Penn State QB Transfer Isn't About Program, It's About Playing Time
After NCAA sanctions were handed down in the wake of the Jerry Sandusky scandal, Penn State players like Silas Redd and Rob Bolden left the program in the summer of 2012. Today, after Bill O'Brien worked to stabilize the program and his players responded, Penn State transfers are leaving for a lot more "normal" reasons.
Normal, of course, means players looking to find a way onto the field after realizing it might not happen for them at their original choice.
Steven Bench, a quarterback at Penn State, elected to transfer after spring practice and recently, as the Tampa Bay Times reported, picked South Florida as a landing spot. Which is good for Bench, the former Rivals 3-star recruit, who walks into USF with an opportunity to play for new head coach Willie Taggart.
It is also a good sign for Penn State.
Things in Happy Valley are returning to normal. We saw that during the season as O'Brien's scrappy team fought its way to eight wins. We saw that during the 2013 recruiting cycle as, led by the signing of quarterback Christian Hackenberg, Penn State battled off the negative recruiting to put together a solid class.
The Nittany Lions are coming out of the transfer danger zone and landing back into the same waters as other teams. Sure, they will lose a homesick kid or two, and guys like Bench, who are looking to get on the field, will leave. But the program is back on the right track under O'Brien.

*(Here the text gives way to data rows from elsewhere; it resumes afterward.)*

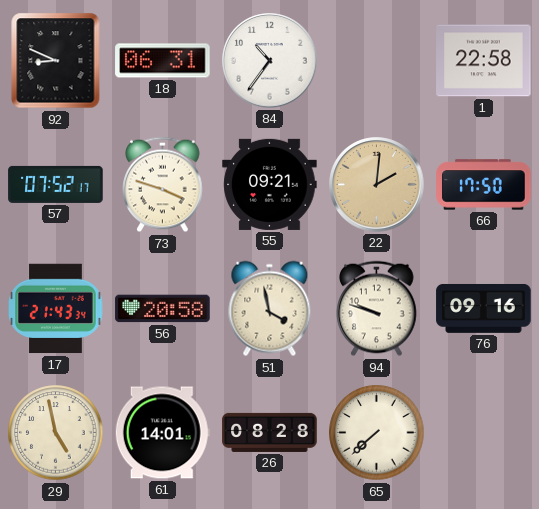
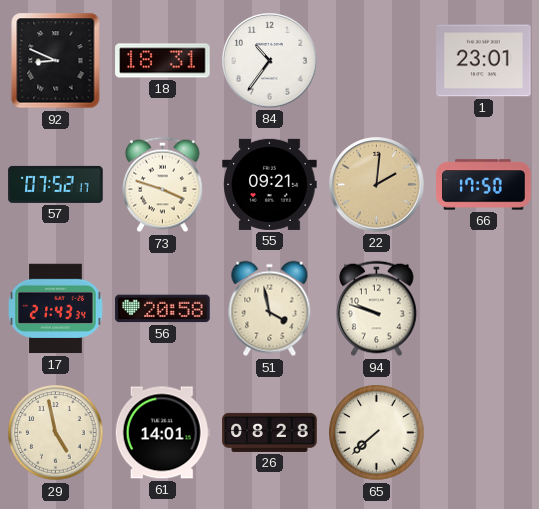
18: 06:31 -> 18:31
1: 22:58 -> 23:01
76: 09:16 -> none
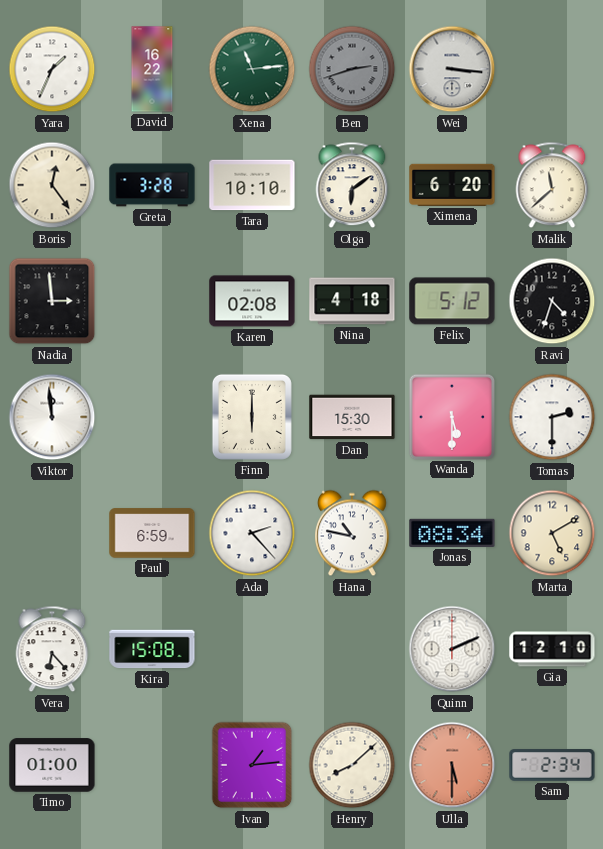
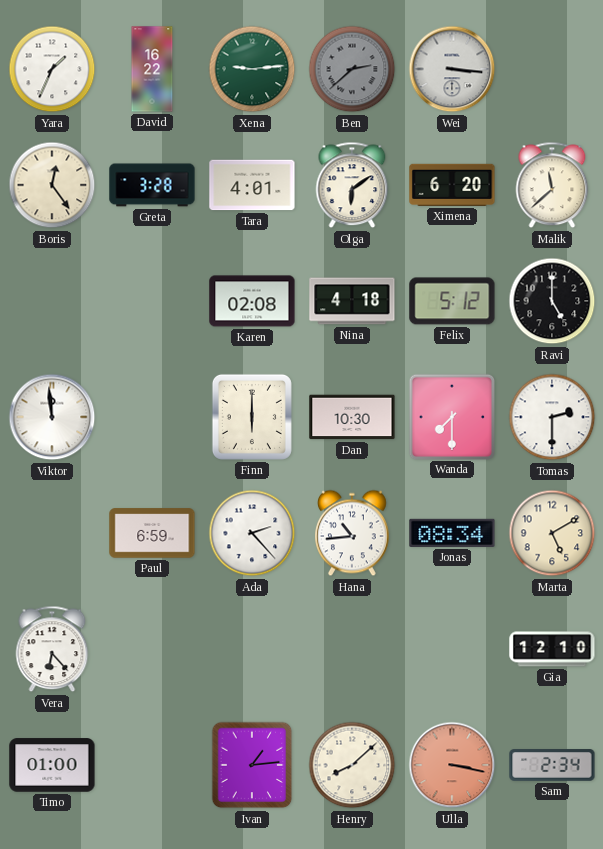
Xena: 11:14 -> 9:14
Ben: 2:42 -> 2:38
Tara: 10:10 -> 4:01
Nadia: 2:59 -> none
Ravi: 4:33 -> 5:00
Dan: 15:30 -> 10:30
Wanda: 5:30 -> 7:30
Hana: 10:47 -> 10:44
Kira: 15:08 -> none
Quinn: 2:11 -> none
Ulla: 5:30 -> 3:17
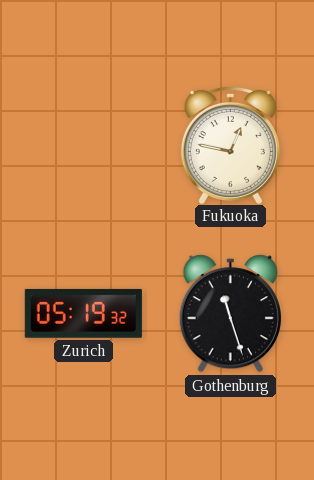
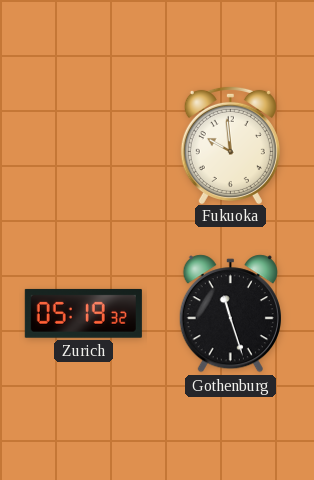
Fukuoka: 12:47 -> 9:59
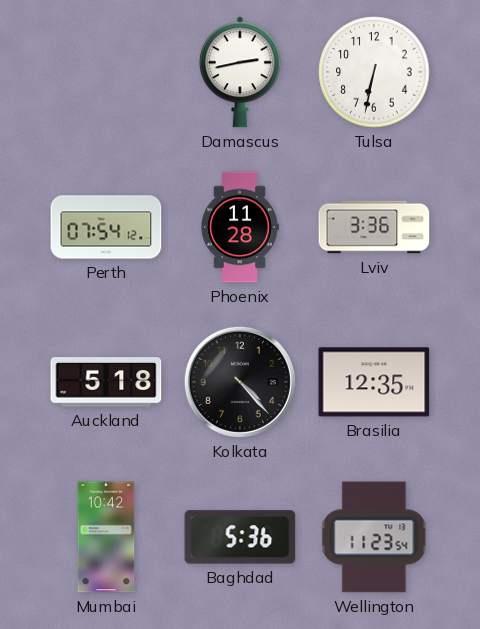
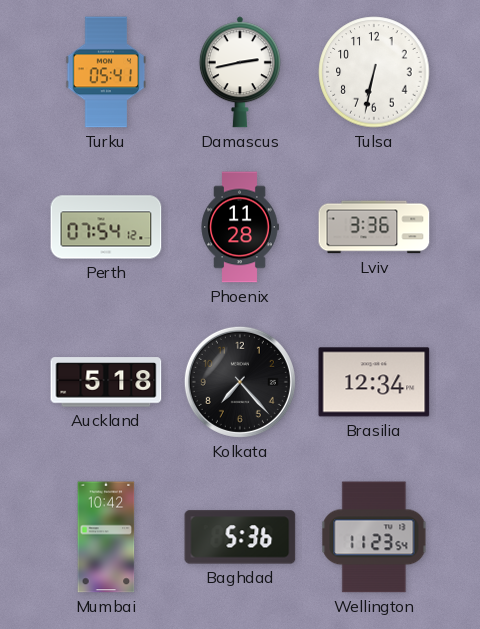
Turku: none -> 05:41
Kolkata: 4:23 -> 7:23
Brasilia: 12:35 -> 12:34
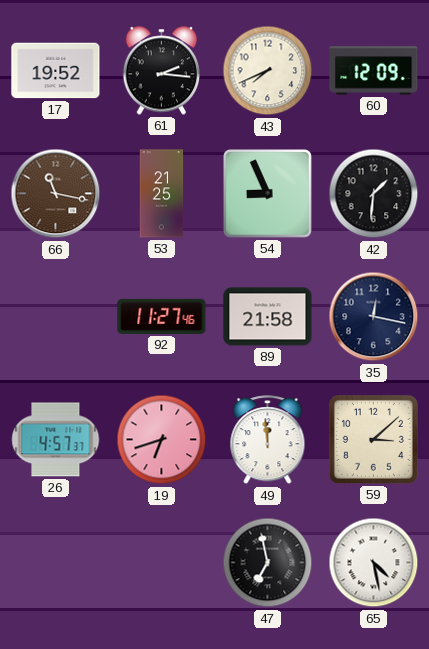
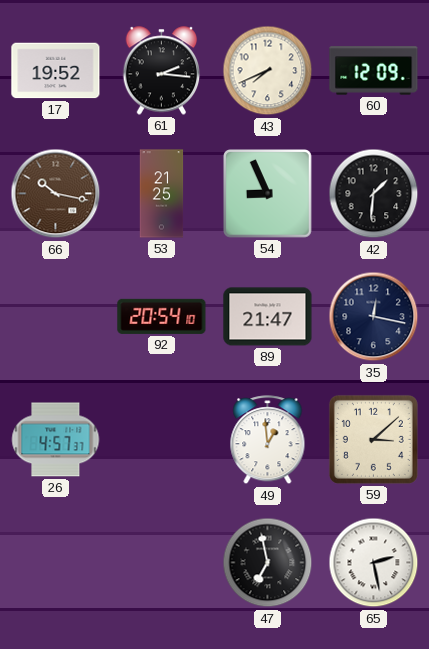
66: 11:17 -> 10:17
92: 11:27 -> 20:54
89: 21:58 -> 21:47
19: 6:42 -> none
49: 11:59 -> 12:59
65: 4:28 -> 2:28
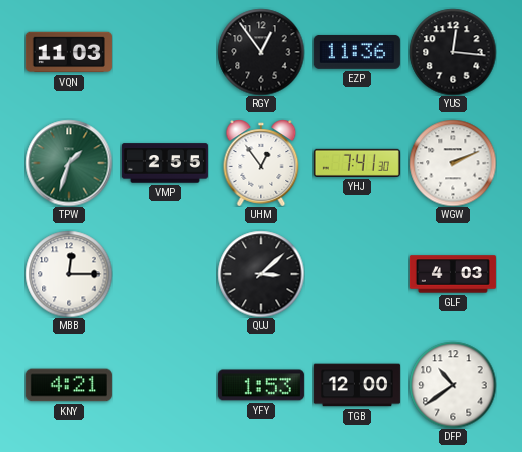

O'Brien, who told Bench following spring ball that he would likely be only a backup at best, according to Penn Live's David Jones, is handling things well. The coach did not sugarcoat it with Bench, just like he did not sugarcoat it with fans and the media when it came to his career path or the medical care that he expects for his squad.
Penn State is in good hands with O'Brien, and even as Bench finally lands, it speaks to the confidence the coach has in his quarterback depth and his straightforward approach. In the case of Penn State, this transfer, rooted in playing time, is not a bad sign for the program.